Patriots quarterback Tom Brady warms up before Super Bowl 52 against the...

Patriots quarterback Tom Brady warms up before Super Bowl 52 against the Eagles in Minneapolis on Feb. 4, 2018. Credit: AP/Matt Slocum

The news that Tom Brady left the Patriots got me thinking about what the baseball equivalent might be.

A great player — one of the greatest of all time — leaving his original team as a free agent in the latter stages of his career. Not as a washed-up version of himself but as a potentially still-great player.

People always talk about Joe Namath finishing his career with the Rams or Willie Mays stumbling around the outfield with the Mets as examples of great players who sadly finished their careers with other organizations when they had little left to offer on the field.

Brady leaving the Patriots isn’t that. Even at 42, he still is good enough to lead the right team to the Super Bowl. For Brady, that team is the Buccaneers.

The best baseball example of this I could think of was Pete Rose leaving the Cincinnati Reds in 1978 to sign with the Philadelphia Phillies for what was then the largest contract in baseball history: four years and $3.4 million.

Rose was 37. He had passed 3,000 hits but was not yet baseball’s all-time hit king. He had not been banned from baseball for life, had not been disqualified from consideration for the Hall of Fame and was not yet a fixture at seemingly every autograph-signing venue in America.

After thrilling the nation with a 44-game hitting streak in the summer of 1978, Rose was famous. Infamy would not come until years later.

Rose was coming off the 12th of what would end up being 17 All-Star Game selections. He was a former Rookie of the Year, a former MVP, a three-time batting champion and the MVP of the 1975 World Series, in which he hit .370 in the first of The Big Red Machine’s back-to-back titles.

He didn’t have Brady’s rings, but he had enough of his own.

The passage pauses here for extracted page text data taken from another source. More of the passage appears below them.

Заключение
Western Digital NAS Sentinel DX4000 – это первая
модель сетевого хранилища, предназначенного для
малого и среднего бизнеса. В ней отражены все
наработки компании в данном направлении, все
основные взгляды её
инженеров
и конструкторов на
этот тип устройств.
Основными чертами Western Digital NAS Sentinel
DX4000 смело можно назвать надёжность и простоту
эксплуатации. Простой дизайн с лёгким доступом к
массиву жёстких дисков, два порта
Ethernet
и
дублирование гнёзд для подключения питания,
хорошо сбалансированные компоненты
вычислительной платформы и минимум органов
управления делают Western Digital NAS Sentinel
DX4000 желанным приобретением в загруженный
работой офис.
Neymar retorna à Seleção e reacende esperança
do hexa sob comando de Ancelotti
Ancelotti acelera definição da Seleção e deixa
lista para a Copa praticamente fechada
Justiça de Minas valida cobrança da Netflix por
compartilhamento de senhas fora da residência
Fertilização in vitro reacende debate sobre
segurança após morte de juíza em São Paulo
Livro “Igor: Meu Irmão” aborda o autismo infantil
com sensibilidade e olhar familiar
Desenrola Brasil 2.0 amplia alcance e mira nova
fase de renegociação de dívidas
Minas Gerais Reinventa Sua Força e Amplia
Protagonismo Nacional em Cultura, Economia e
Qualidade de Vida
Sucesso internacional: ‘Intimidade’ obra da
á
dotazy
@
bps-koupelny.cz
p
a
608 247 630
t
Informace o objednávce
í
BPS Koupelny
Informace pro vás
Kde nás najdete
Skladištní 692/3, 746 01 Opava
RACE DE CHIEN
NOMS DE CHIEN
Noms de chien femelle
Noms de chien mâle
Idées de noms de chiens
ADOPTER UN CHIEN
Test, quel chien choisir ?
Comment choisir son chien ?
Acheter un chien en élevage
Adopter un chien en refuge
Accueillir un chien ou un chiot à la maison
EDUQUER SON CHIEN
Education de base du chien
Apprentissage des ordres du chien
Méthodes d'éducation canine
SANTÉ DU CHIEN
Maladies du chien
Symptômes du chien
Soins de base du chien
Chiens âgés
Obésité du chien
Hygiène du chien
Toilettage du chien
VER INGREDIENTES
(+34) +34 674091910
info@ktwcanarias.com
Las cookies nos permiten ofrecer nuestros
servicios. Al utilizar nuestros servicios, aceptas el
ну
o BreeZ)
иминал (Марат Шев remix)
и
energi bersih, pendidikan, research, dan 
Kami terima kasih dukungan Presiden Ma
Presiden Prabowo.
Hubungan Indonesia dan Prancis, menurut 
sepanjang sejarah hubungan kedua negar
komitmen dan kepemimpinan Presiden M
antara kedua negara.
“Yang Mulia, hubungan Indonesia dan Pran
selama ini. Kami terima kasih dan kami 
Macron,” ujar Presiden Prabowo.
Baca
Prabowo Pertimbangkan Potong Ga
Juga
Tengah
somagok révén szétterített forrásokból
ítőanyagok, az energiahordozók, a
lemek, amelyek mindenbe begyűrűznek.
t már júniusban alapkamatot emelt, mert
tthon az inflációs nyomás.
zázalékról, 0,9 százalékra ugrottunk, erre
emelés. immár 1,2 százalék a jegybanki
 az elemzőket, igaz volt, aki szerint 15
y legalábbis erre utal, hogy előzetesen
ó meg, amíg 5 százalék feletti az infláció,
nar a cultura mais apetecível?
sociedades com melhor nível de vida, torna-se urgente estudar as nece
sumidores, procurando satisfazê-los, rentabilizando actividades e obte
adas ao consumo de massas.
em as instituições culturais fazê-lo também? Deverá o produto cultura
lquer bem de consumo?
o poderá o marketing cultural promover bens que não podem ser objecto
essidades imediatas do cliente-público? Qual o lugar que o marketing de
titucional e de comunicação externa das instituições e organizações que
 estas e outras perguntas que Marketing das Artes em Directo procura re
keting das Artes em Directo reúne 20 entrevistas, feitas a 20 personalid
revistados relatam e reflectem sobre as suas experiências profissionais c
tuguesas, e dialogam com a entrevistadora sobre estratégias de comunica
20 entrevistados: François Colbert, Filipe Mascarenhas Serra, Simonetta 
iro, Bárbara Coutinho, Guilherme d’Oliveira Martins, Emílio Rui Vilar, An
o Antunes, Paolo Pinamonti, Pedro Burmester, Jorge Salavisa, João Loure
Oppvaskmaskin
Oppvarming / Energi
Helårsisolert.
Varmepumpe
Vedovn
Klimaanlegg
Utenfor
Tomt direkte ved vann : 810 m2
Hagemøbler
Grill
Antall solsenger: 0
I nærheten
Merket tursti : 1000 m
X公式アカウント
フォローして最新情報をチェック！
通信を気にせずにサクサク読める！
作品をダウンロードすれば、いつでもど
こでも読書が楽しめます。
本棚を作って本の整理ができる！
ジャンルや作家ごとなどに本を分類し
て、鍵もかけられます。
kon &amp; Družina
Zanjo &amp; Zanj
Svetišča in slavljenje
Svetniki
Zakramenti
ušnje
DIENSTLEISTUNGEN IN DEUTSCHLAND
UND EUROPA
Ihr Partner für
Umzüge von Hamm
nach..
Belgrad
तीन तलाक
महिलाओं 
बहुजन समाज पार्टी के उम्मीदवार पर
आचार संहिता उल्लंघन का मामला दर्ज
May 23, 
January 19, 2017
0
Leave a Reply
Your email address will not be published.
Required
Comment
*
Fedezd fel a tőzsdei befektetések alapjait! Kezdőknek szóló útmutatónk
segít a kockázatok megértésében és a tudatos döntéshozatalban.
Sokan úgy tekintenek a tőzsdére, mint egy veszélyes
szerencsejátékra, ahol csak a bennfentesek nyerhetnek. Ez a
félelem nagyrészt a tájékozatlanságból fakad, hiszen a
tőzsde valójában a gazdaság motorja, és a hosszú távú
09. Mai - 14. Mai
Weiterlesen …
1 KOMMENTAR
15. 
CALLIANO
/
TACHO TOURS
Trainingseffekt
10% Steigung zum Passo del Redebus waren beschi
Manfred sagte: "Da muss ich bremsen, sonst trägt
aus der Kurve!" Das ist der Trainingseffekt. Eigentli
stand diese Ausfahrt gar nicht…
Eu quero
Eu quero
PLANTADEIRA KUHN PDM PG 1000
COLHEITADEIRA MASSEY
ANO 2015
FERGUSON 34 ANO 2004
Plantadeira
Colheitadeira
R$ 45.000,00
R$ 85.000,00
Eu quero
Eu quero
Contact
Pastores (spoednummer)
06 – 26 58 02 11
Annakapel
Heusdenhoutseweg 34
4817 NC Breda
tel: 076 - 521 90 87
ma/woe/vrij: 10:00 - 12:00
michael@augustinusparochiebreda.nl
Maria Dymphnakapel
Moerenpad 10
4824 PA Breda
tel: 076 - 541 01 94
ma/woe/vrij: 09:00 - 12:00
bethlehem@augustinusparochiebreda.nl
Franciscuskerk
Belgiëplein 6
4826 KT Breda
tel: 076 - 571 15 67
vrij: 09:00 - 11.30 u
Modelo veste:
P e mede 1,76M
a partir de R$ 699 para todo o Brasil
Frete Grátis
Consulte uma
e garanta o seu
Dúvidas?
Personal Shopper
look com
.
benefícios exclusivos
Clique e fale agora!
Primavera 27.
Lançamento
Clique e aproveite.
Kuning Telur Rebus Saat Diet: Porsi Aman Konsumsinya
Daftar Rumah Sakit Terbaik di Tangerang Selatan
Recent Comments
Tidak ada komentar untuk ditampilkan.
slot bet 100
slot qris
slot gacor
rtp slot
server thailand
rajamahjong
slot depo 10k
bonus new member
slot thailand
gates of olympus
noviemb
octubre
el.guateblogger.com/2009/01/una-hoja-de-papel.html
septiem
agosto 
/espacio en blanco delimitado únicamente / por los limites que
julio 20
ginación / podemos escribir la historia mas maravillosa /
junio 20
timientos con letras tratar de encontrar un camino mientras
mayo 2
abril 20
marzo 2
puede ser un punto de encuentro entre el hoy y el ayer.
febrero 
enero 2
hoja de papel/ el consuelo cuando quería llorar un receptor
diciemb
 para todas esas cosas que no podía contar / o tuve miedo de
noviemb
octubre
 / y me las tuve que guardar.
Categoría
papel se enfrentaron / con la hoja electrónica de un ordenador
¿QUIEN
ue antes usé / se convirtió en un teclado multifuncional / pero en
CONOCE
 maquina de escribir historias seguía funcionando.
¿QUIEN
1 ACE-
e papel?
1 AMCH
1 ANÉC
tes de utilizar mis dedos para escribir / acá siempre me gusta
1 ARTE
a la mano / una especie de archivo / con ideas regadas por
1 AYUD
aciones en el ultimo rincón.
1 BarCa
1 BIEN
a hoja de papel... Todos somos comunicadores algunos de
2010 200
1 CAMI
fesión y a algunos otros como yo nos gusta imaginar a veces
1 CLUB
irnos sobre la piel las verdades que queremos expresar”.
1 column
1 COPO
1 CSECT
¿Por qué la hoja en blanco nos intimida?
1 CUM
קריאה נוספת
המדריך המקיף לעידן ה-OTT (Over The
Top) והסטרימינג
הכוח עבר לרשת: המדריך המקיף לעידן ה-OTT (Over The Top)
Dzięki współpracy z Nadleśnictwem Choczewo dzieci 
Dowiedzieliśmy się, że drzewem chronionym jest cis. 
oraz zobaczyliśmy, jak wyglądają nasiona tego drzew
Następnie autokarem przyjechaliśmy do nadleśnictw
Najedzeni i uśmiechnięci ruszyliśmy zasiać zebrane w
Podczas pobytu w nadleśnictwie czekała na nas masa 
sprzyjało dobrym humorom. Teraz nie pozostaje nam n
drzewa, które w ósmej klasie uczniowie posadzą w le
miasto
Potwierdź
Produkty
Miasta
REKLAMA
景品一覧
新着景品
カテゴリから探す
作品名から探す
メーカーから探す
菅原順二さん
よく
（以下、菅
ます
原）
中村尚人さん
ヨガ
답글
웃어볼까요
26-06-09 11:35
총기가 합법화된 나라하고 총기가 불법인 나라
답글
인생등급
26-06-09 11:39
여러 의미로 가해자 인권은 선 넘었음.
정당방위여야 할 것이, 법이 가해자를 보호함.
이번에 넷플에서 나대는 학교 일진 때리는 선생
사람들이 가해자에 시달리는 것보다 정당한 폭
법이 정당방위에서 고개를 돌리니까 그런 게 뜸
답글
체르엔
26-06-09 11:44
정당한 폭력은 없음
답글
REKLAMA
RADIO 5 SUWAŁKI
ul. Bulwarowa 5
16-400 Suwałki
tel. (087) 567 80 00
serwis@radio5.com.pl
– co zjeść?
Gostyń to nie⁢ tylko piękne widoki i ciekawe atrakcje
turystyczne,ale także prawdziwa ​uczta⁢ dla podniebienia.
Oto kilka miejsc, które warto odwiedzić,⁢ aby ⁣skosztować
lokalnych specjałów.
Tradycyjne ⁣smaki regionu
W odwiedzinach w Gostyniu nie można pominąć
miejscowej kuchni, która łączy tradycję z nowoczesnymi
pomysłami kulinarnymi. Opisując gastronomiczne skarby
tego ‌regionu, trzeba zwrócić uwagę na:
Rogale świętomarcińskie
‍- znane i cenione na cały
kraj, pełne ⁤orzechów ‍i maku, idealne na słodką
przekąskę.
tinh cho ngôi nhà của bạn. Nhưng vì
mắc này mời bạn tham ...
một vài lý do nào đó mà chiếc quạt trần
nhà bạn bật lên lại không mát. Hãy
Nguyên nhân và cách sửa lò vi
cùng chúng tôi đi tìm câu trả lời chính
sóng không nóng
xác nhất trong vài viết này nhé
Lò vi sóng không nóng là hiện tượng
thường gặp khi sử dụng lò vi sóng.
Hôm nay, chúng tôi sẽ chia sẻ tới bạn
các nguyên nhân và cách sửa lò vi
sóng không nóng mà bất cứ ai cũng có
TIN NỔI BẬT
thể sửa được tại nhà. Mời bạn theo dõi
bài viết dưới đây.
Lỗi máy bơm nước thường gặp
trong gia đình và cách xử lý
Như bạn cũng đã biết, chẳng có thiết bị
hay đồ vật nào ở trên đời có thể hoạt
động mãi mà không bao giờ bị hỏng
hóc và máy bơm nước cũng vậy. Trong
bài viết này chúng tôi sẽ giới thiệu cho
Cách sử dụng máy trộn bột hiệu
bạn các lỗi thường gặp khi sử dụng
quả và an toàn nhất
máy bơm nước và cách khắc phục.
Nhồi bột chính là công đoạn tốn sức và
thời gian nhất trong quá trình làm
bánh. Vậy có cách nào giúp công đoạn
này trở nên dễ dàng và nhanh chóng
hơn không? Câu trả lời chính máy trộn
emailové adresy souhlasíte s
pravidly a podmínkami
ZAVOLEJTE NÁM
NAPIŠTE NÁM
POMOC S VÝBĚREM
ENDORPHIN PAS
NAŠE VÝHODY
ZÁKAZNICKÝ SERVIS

He was considered one of the best players in baseball, and though older, he was expected to show the Phillies how to win.

Paul Owens, then the Phillies’ director of player personnel, said at the time in a Sports Illustrated story: “There isn’t much doubt in my mind that he can play another three years. He’s got the kind of body that doesn’t wear down. And he has so many intangibles. He’s proud. He works hard. He’s a leader. And the son of a gun can still hit . . . With a contending team, he could be the difference between a winner and a bridesmaid.”

Change the word “hit” to “throw” and that could be a statement about Brady.

Before signing with anyone, Rose was willing to try on caps of other teams who were thought to be interested. (Hard to imagine an athlete doing that today.) One of them was the Phillies. Rose was asked what he thought of that team.

“They need me,” he said.

Turned out he was right. The Phillies had been knocked out of the NLCS three years in a row from 1976-78. In his second season there — 1980 — the Phillies won the World Series, the franchise’s first title.

Brady is confident and can be cocky. Rose was that times 100. He wasn’t apologetic about wanting to be the highest-paid player in the game.

“I’ve worked as hard as anybody in baseball for 16 years,” he said after negotiations with the Reds broke down. “I’ve been more consistent than anybody. I reached 3,000 hits faster than any guy in history. I really believe I’ve reached the top of my profession, and I want to be paid like it.”

Rose backed up his brashness in his first season in Philadelphia, hitting .331 with an .848 OPS and banging out 208 hits in 1979. But the Phillies went 84-78 and finished fourth in the NL East.

In 1980, Rose slipped to .282 with a .706 OPS. But the Phillies won the NL East title, beat the Astros in the NLCS with Rose hitting .400, and topped the Royals in six games in the World Series.

Rose hit just .261 in the World Series. But he won his third and final ring.

That’s half as many as Brady.

Rose went on to play forever, or at least until 1986, when he was 45. Then his troubles began and his legacy became something other than what he thought it would be when he left the Reds for the Phillies to — as Brady might put it — start his next baseball chapter.